North Carolina’s Junior College basketball past: The second of a 4-part series starts with Gardner-Webb’s 1960 dominance led by 2 future pros
North Carolina and the National Junior College Athletic Association Region X area that also includes schools from South Carolina and Virginia has a rich basketball history that dates to the 1920s. We’re doing a four-part series on that history.
Part 1: The early years from 1929 to the 1950s when Belmont Abbey was one of the powers.
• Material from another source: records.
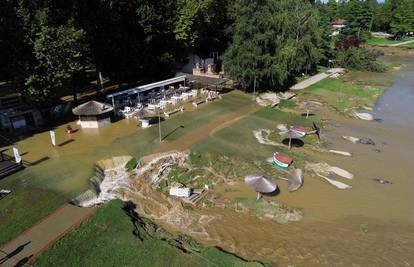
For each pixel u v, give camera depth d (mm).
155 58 60969
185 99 56656
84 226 25359
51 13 40781
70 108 48312
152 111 50375
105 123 45281
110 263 22078
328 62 88562
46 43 38406
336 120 51406
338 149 41750
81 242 23734
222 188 32969
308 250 25453
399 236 27391
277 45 58312
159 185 33156
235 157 37719
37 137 41219
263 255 24688
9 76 40562
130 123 46156
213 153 38094
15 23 37531
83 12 46406
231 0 73438
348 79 76500
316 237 26922
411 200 32219
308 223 28562
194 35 63750
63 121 46594
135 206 29922
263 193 32375
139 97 53281
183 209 29781
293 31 67938
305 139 43875
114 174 34531
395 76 80250
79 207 27672
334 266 23969
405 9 129750
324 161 38750
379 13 142875
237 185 33500
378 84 72062
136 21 55594
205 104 55000
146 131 43406
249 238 26516
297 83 70875
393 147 42781
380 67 84188
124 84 63250
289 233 27266
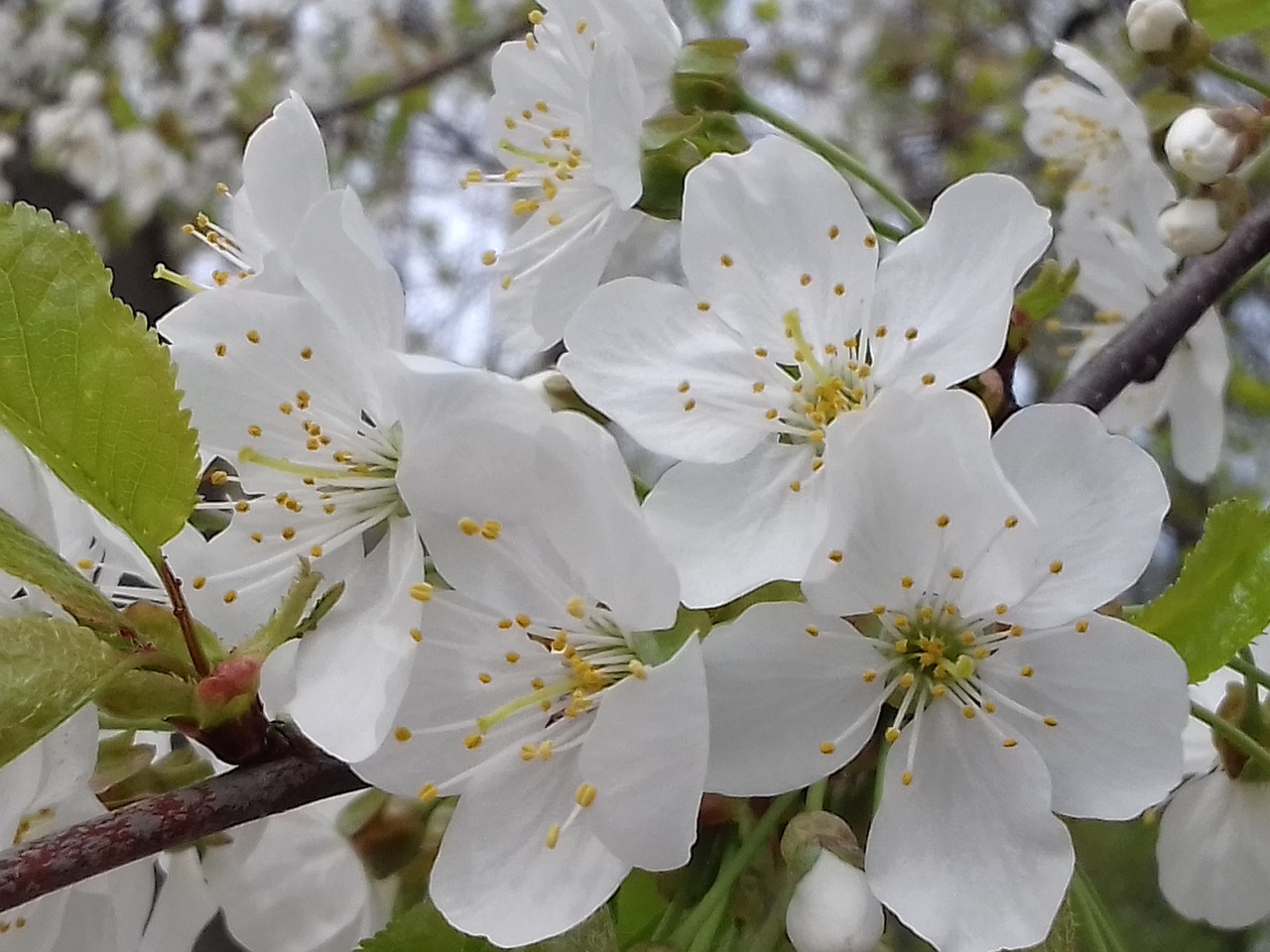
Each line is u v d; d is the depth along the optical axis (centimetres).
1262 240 11
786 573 7
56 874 6
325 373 8
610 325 8
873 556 7
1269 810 9
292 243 8
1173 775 7
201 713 6
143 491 6
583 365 8
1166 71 13
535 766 7
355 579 8
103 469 6
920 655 7
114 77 32
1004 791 7
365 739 7
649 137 9
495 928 7
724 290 8
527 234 10
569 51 10
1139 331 11
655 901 8
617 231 10
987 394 9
Link: https://carolinassportshub.com/north-carolinas-junior-college-basketball-past-the-first-of-a-4-part-series-starts-with-belmont-abbeys-early-dominance/
Part 2: The 1960s when changes were coming fast and furious and Gardner-Webb emerged as a dominant program.
Part 3: The 1970s when Gaston College fielded successful teams and one of them nearly advanced to the national tournament.
Part 4: The all-time great coaches and players of Region X and the two recent national championship teams.
By Richard Walker

Before Eddie Holbrook came to Gardner-Webb Junior College as its basketball coach in 1964, the Bulldogs had advanced to two conference tournament title games – winning one – and had never played in the Region X tournament.
When Gardner-Webb played its last junior college game in March 1969, the Bulldogs were the best program in the conference and the region.
Pretty amazing stuff for a coach who didn’t know anything about the school before he was hired as head coach.
“I knew nothing about the place,” Holbrook said of Gardner-Webb and the small town of Boiling Springs in Cleveland County. “I just knew there was a school there. That’s it.”
But once Holbrook found his way there, he quickly turned Gardner-Webb into a powerhouse.
He inherited a basketball program in which only three of its 13 previous coaches had finished with winning records and had never won more than 17 games in any single season.
The 1963-64 Gardner-Webb Bulldogs had had gone 6-21 overall and were a last-place 2-12 in the Western Carolinas Junior College Conference.
Even as the school had won its first conference tournament championship in 1963, the program had lagged behind others in the league like North Greenville; Gardner-Webb had never won at North Greenville and had recently lost 16 straight games to the school.
Holbrook changed the program’s direction by recruiting standout players, some of them of African-American descent.
Like every school but one in the South, Gardner-Webb’s athletic program was all-white when Holbrook became he coach.
But change came quickly.
Soon after Western Carolina became the first integrated athletic program in the South in 1964 with star basketball player Henry Logan, Holbrook said he got the go-ahead from top school administrators to do the same at Gardner-Webb.
In 1966, he brought in Laurence “Sonny” Johnson from Laurinburg Institute, a private African-American boarding school located 150 miles east of Boiling Springs.
The year Holbrook was recruiting Johnson, Laurinburg Institute had arguably its best team in history as the legendary Earl “The Goat” Manigault, future Hall of Famer Charlie Scott and future Wake Forest standout Charlie Davis were among Johnson’s teammates.
Johnson enrolled at G-W in January 1966 as Holbrook’s first star player, Dennis Childress, was about the finish up his Bulldogs’ career.
By adding talented players like Childress and Johnson, Gardner-Webb won the Western Carolinas Junior College Conference four times in its last five years in the league.
And the best was yet to come, as future Basketball Hall of Famer Artis Gilmore was added in 1967 and future pro George Adams from nearby Kings Mountain was added in 1968.
By 1968, Gardner-Webb would finally reach the National Junior College Athletic Association (NJCAA) national tournament in Hutchinson, Kansas, by downing nemesis Ferrum, Va., in the Region X championship game.
Gardner-Webb went back to the NJCAA national tournament in 1969.
Gilmore, a 7-foot-2 center, ended up leading Jacksonville to the 1970 NCAA championship game before playing 17 years in the ABA and NBA; In 2011, he was inducted into the Naismith Basketball Hall of Fame.

Adams, a 6-foot-5 forward, became Gardner-Webb’s all-time leading scorer by playing in the school’s last year as a junior college and its first three as a senior college. He would play for the NBA Milwaukee Bucks and ABA San Diego Conquistadors.